Task material:
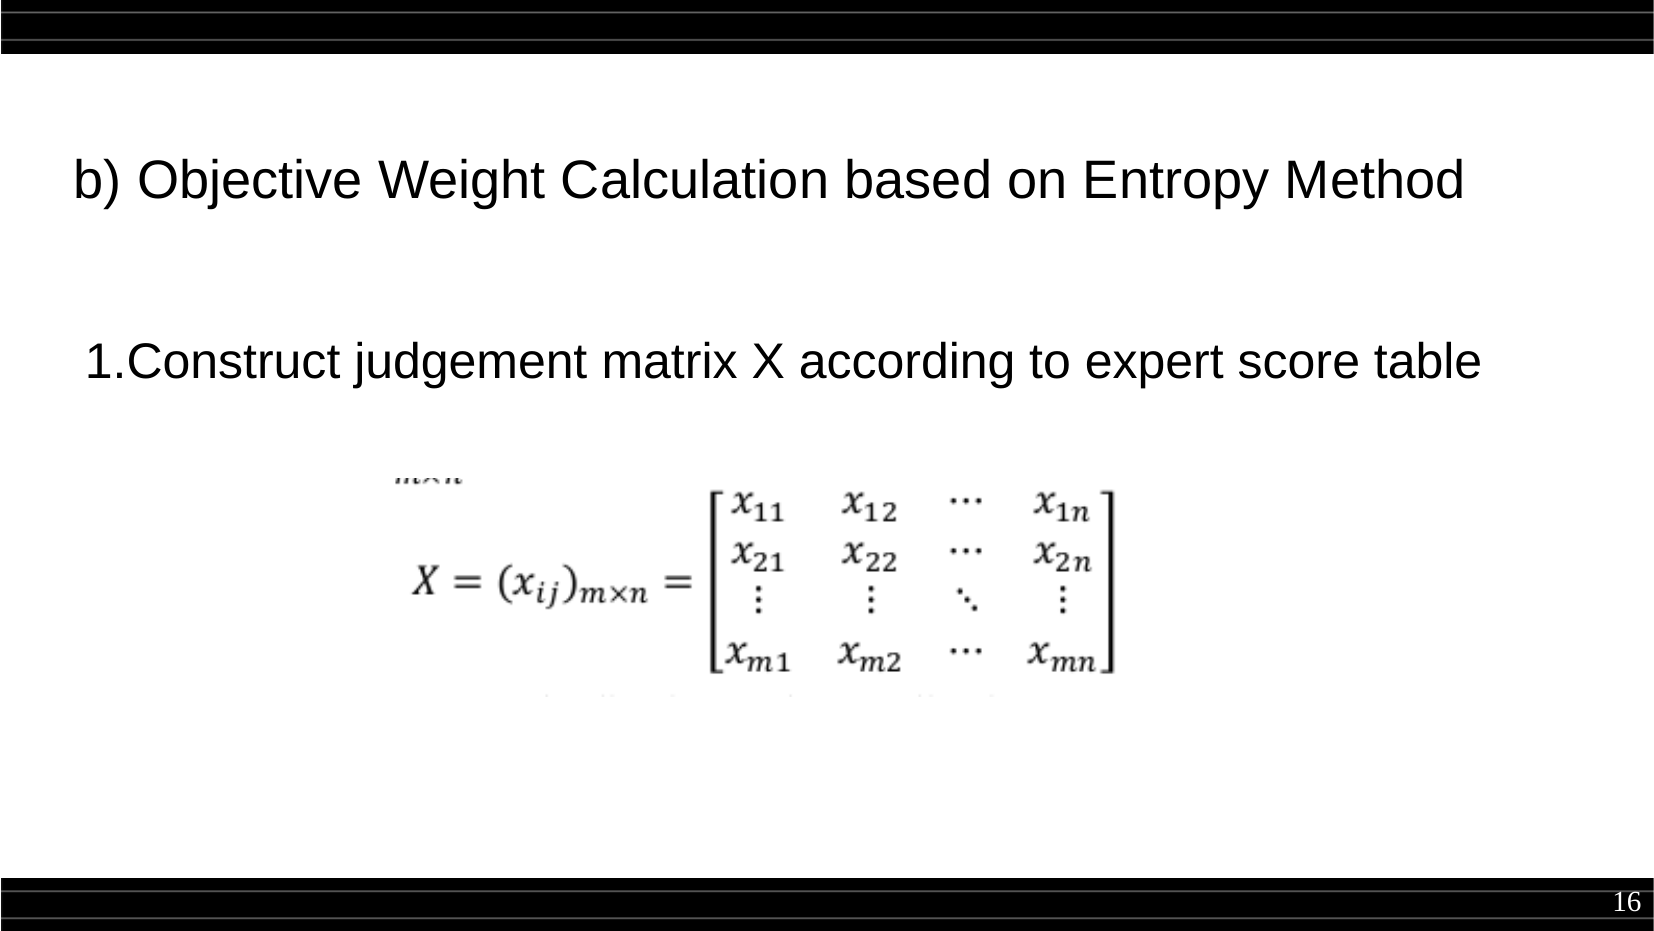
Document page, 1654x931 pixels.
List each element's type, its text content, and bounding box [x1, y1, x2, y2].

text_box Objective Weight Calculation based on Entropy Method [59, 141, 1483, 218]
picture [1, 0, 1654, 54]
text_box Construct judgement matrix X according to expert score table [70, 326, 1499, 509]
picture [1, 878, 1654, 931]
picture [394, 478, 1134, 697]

Exercise: Copy the records above word for word, leaving out the pictures.

Complete response:
Document page, 1654x931 pixels.
List each element's type, its text content, and bounding box [x1, y1, x2, y2].

text_box Objective Weight Calculation based on Entropy Method [59, 141, 1483, 218]
picture [1, 0, 1654, 54]
text_box Construct judgement matrix X according to expert score table [70, 326, 1499, 509]
picture [1, 878, 1654, 931]
picture [394, 478, 1134, 697]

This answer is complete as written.